IV. Acresce ainda que, a RCM impõe que as entidades adjudicantes atendam à sustentabilidade ecológica das prestações objeto dos contratos a celebrar, independentemente de se reconduzirem a um dos objetos contratuais acima elencados (incluindo contratos atípicos). Para o efeito, estabelece, ainda que a título preferencial, um conjunto de princípios orientadores da preparação das peças de qualquer procedimento pré-contratual público (“princípios gerais aplicáveis em matéria ecológica”), a saber:

i. A adoção da modalidade multifator no critério de adjudicação;

ii. A inclusão de fatores de sustentabilidade ambiental sempre que seja adotada a modalidade multifator do critério de adjudicação;

iii. A fixação de especificações técnicas por referência a standards mínimos de sustentabilidade ambiental, bem como a certificações emitidas por sistemas de reconhecida fiabilidade (por exemplo, o Rótulo Ecológico da União Europeia).

V. Os critérios ecológicos especificamente previstos na RCM apenas são aplicáveis a partir do primeiro dia útil do segundo trimestre de 2024, ou sejam, só se aplicam aos procedimentos cuja decisão de contratar seja tomada a partir do dia 1 de abril de 2024. Existem, porém, duas exceções a esta regra:

i. Os procedimentos pré-contratuais tendentes à celebração de contratos de empreitadas de obras públicas cujos projetos de execução sejam contratados após 1 de janeiro de 2024 - nesses casos, os critérios ecológicos previstos na RCM aplicam-se a partir dessa data (tendo em conta que a RCM não distingue os tipos de contratos de empreitada, esta exceção parece abranger também os contratos de conceção-construção);

ii. Os procedimentos pré-contratuais tendentes à celebração de contratos ao abrigo de sistemas de aquisição dinâmicos e de acordos-quadro vigentes ou cujos procedimentos pré-contratuais tenham sido iniciados antes de 1 de janeiro de 2024.

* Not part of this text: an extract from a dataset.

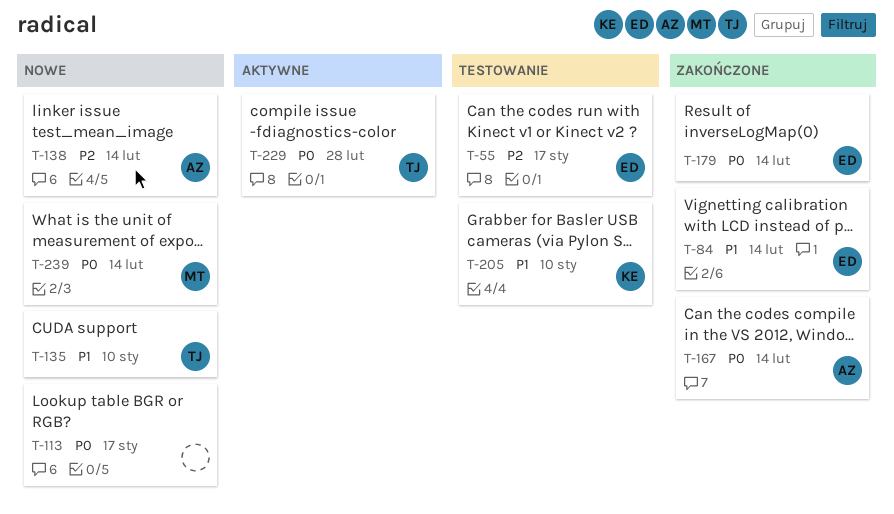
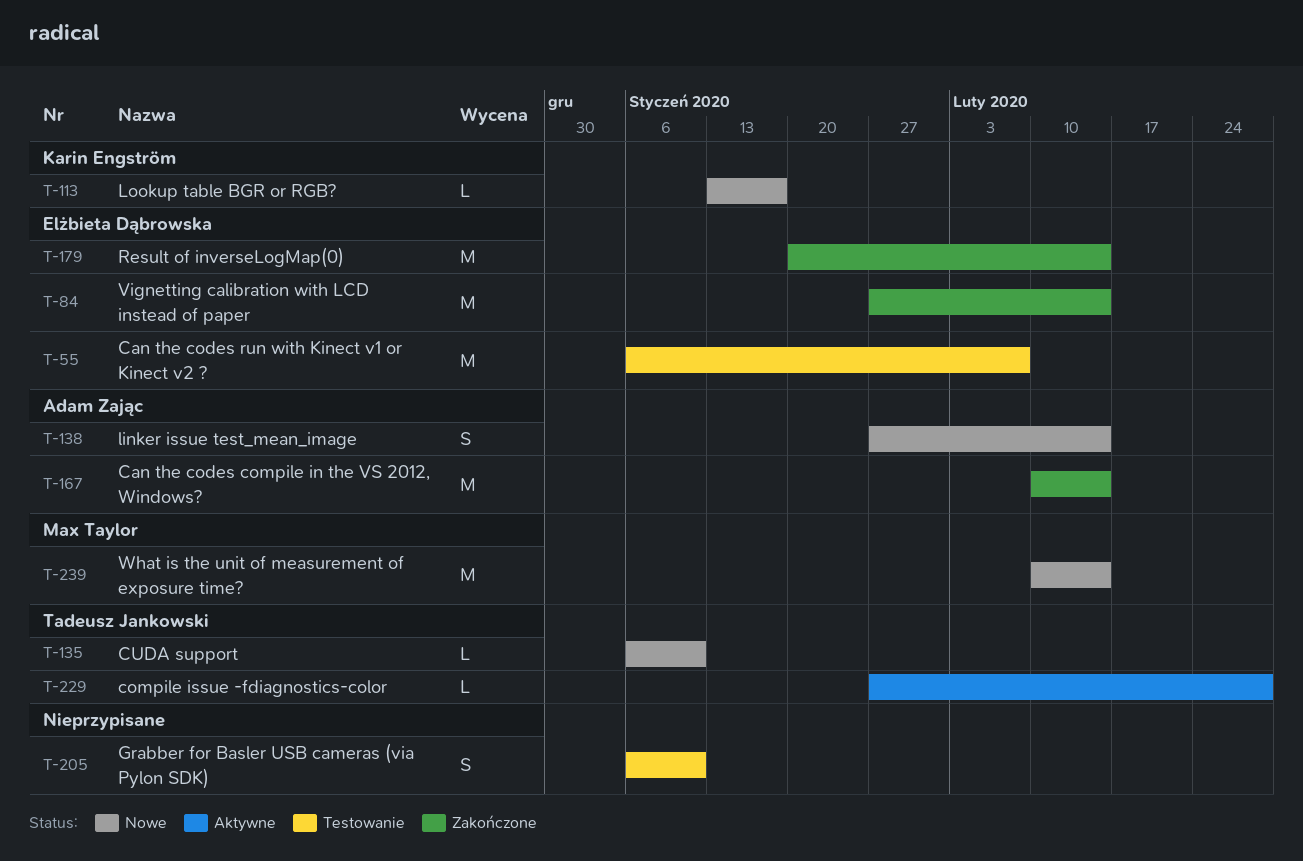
T-55, due: Jan 17 -> Feb 7
T-113, owner: none -> Karin Engström
T-205, owner: Karin Engström -> none

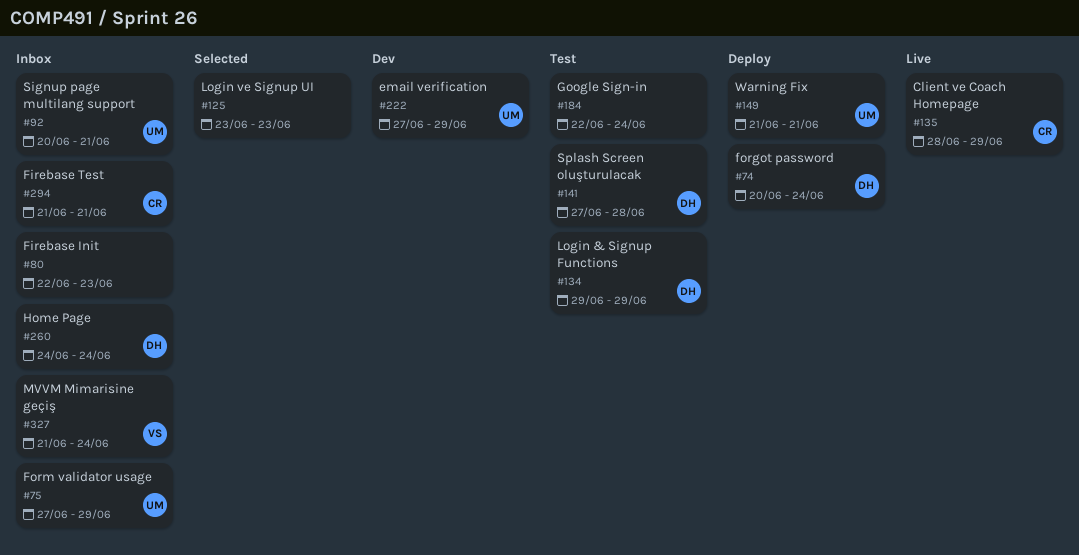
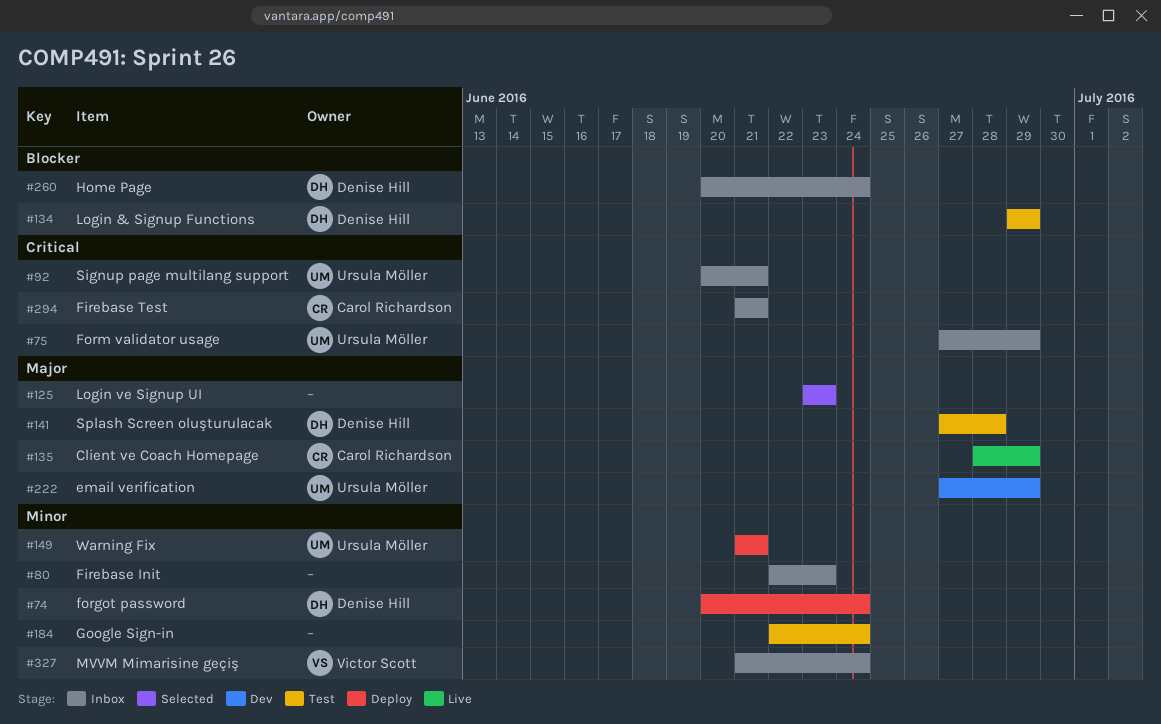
#260, start: Jun 24 -> Jun 20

Ademais, os critérios ecológicos especificamente previstos na RCM não são aplicáveis quando em anterior concurso público, ou concurso limitado por prévia qualificação, nenhum concorrente tenha apresentado proposta ou todas as propostas tenham sido excluídas por incumprimento dos critérios ecológicos adotados.

Já quanto à entrada em vigor dos “princípios gerais aplicáveis em matéria ecológica”, atendendo à remissão do n.º 7 da RCM exclusivamente para o n.º 1 e à redação conferida ao n.º 2 da RCM, reside a dúvida sobre se esta estará indexada à entrada em vigor dos critérios ou, pelo contrário, se já ocorreu em 26 de outubro de 2023. 

VI. A fixação deste tipo de critérios ecológicos segue uma tendência legislativa (quer ao nível da regulamentação setorial europeia, quer ao nível da legislação nacional de um crescente número de Estados Membros da UE) no sentido de se passar das tradicionais regras formais de contratação pública relativas a “como comprar” (how to buy) para regras modernas materiais relativas a “o que comprar” (what to buy). Esta tendência implica, necessariamente, uma redução da margem de discricionariedade das entidades adjudicantes no que diz respeito à conformação da decisão de contratar em cada caso concreto. 

Paula Bordalo Faustino | pbf@servulo.com

Mariana Trigo Pereira | mtp@servulo.com

 

[1] Através da Resolução de Conselho de Ministros n.º 13/2023, de 10 de fevereiro.